TASK REQUIREMENTS: Leaving out all images, return the entries below exactly.
....
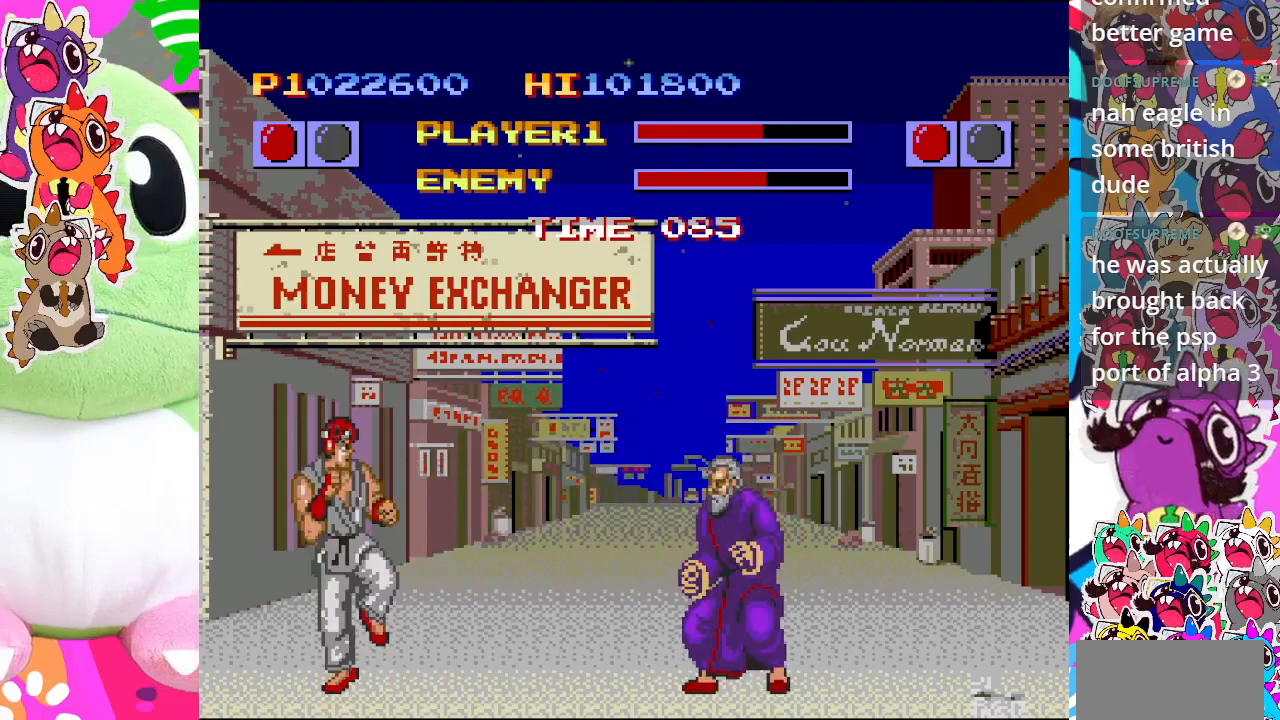
{"buttons": ["CROSS", "DPAD_LEFT"], "left_stick": "center", "events": [[150, "CROSS", "down"], [383, "CROSS", "up"], [483, "CROSS", "down"]]}
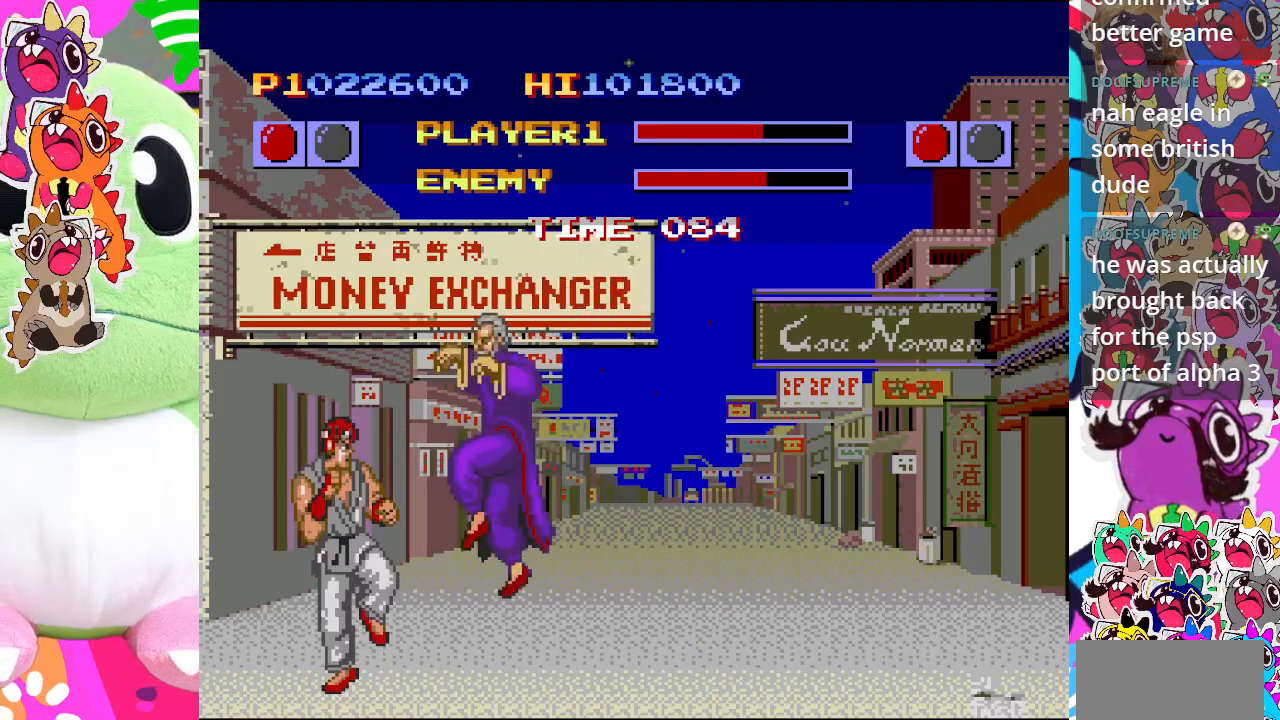
{"buttons": ["DPAD_LEFT"], "left_stick": "center", "events": [[100, "CROSS", "up"], [183, "SQUARE", "down"], [300, "SQUARE", "up"], [350, "SQUARE", "down"], [500, "SQUARE", "up"]]}
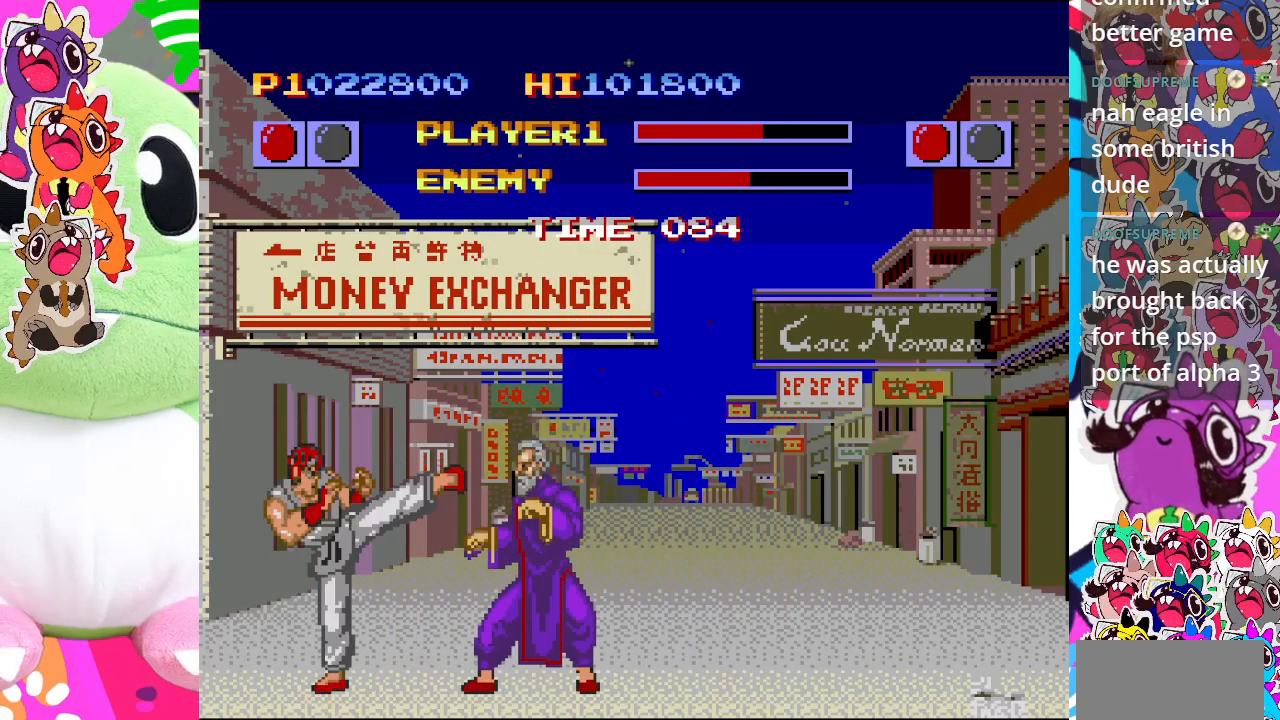
{"buttons": ["SQUARE", "DPAD_LEFT"], "left_stick": "center", "events": [[50, "SQUARE", "down"], [183, "SQUARE", "up"], [233, "SQUARE", "down"], [350, "SQUARE", "up"], [450, "SQUARE", "down"]]}
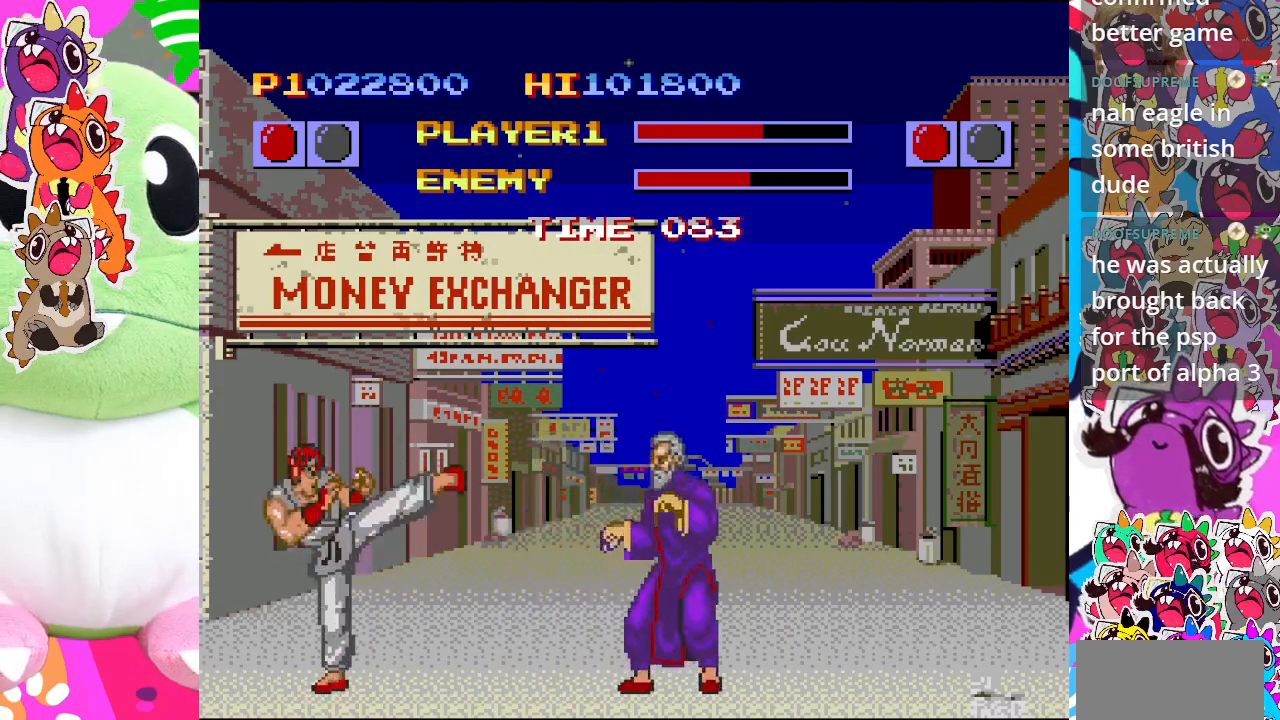
{"buttons": ["SQUARE", "DPAD_LEFT"], "left_stick": "center", "events": [[67, "SQUARE", "up"], [117, "SQUARE", "down"], [267, "SQUARE", "up"], [367, "SQUARE", "down"]]}
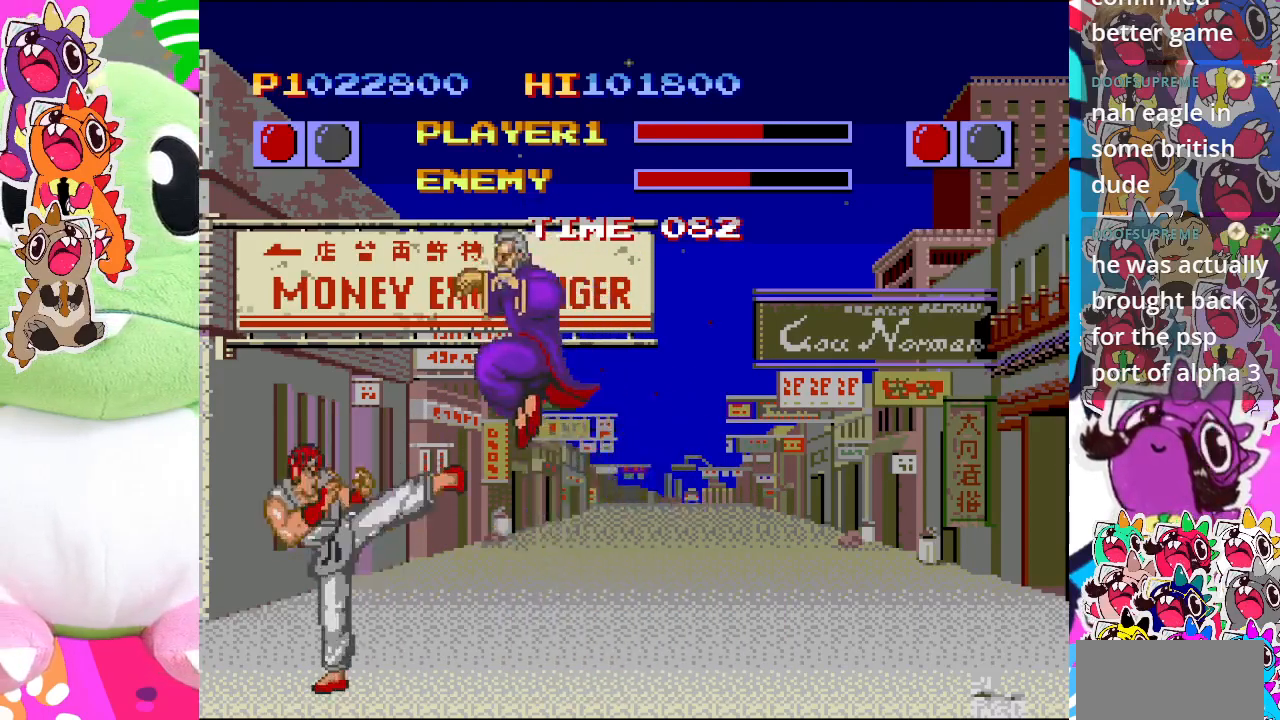
{"buttons": ["DPAD_LEFT"], "left_stick": "center", "events": [[267, "SQUARE", "up"], [317, "SQUARE", "down"], [483, "SQUARE", "up"]]}
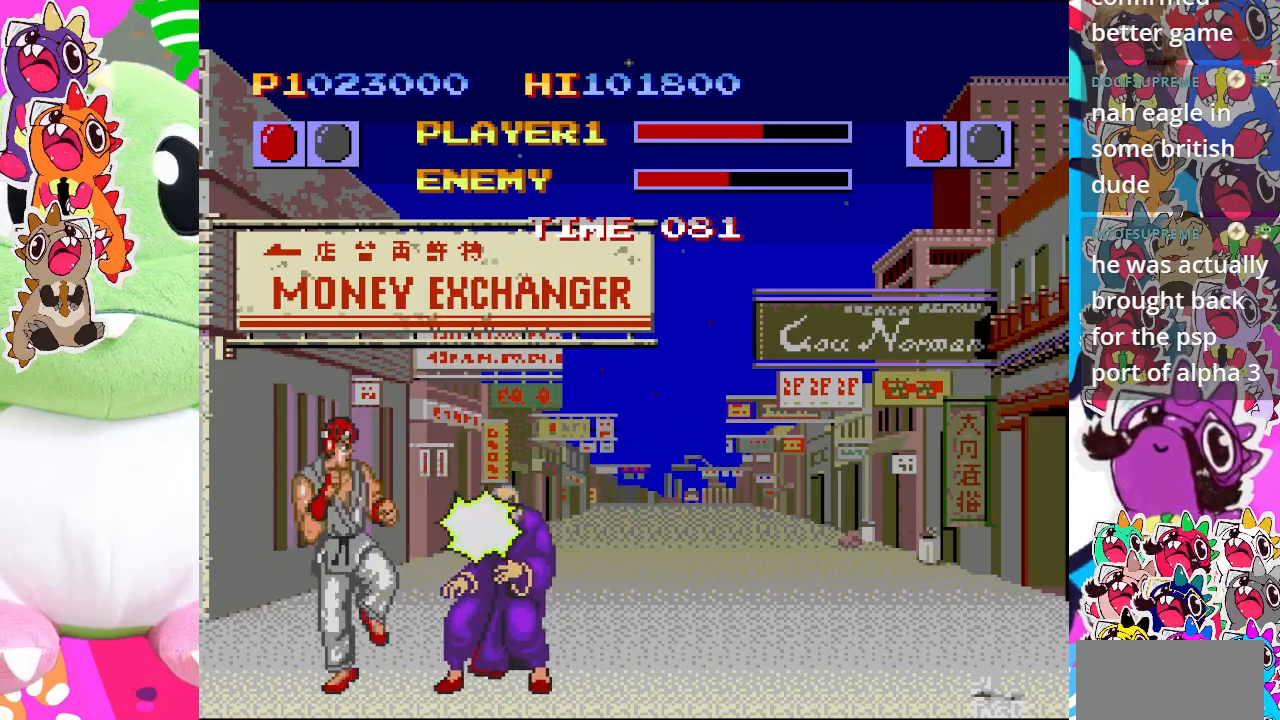
{"buttons": ["SQUARE", "DPAD_LEFT"], "left_stick": "center", "events": [[33, "SQUARE", "down"], [133, "SQUARE", "up"], [217, "SQUARE", "down"], [350, "SQUARE", "up"], [417, "SQUARE", "down"]]}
....
ANSWER AREA:
{"buttons": ["CROSS", "DPAD_LEFT"], "left_stick": "center", "events": [[150, "CROSS", "down"], [383, "CROSS", "up"], [483, "CROSS", "down"]]}
{"buttons": ["DPAD_LEFT"], "left_stick": "center", "events": [[100, "CROSS", "up"], [183, "SQUARE", "down"], [300, "SQUARE", "up"], [350, "SQUARE", "down"], [500, "SQUARE", "up"]]}
{"buttons": ["SQUARE", "DPAD_LEFT"], "left_stick": "center", "events": [[50, "SQUARE", "down"], [183, "SQUARE", "up"], [233, "SQUARE", "down"], [350, "SQUARE", "up"], [450, "SQUARE", "down"]]}
{"buttons": ["SQUARE", "DPAD_LEFT"], "left_stick": "center", "events": [[67, "SQUARE", "up"], [117, "SQUARE", "down"], [267, "SQUARE", "up"], [367, "SQUARE", "down"]]}
{"buttons": ["DPAD_LEFT"], "left_stick": "center", "events": [[267, "SQUARE", "up"], [317, "SQUARE", "down"], [483, "SQUARE", "up"]]}
{"buttons": ["SQUARE", "DPAD_LEFT"], "left_stick": "center", "events": [[33, "SQUARE", "down"], [133, "SQUARE", "up"], [217, "SQUARE", "down"], [350, "SQUARE", "up"], [417, "SQUARE", "down"]]}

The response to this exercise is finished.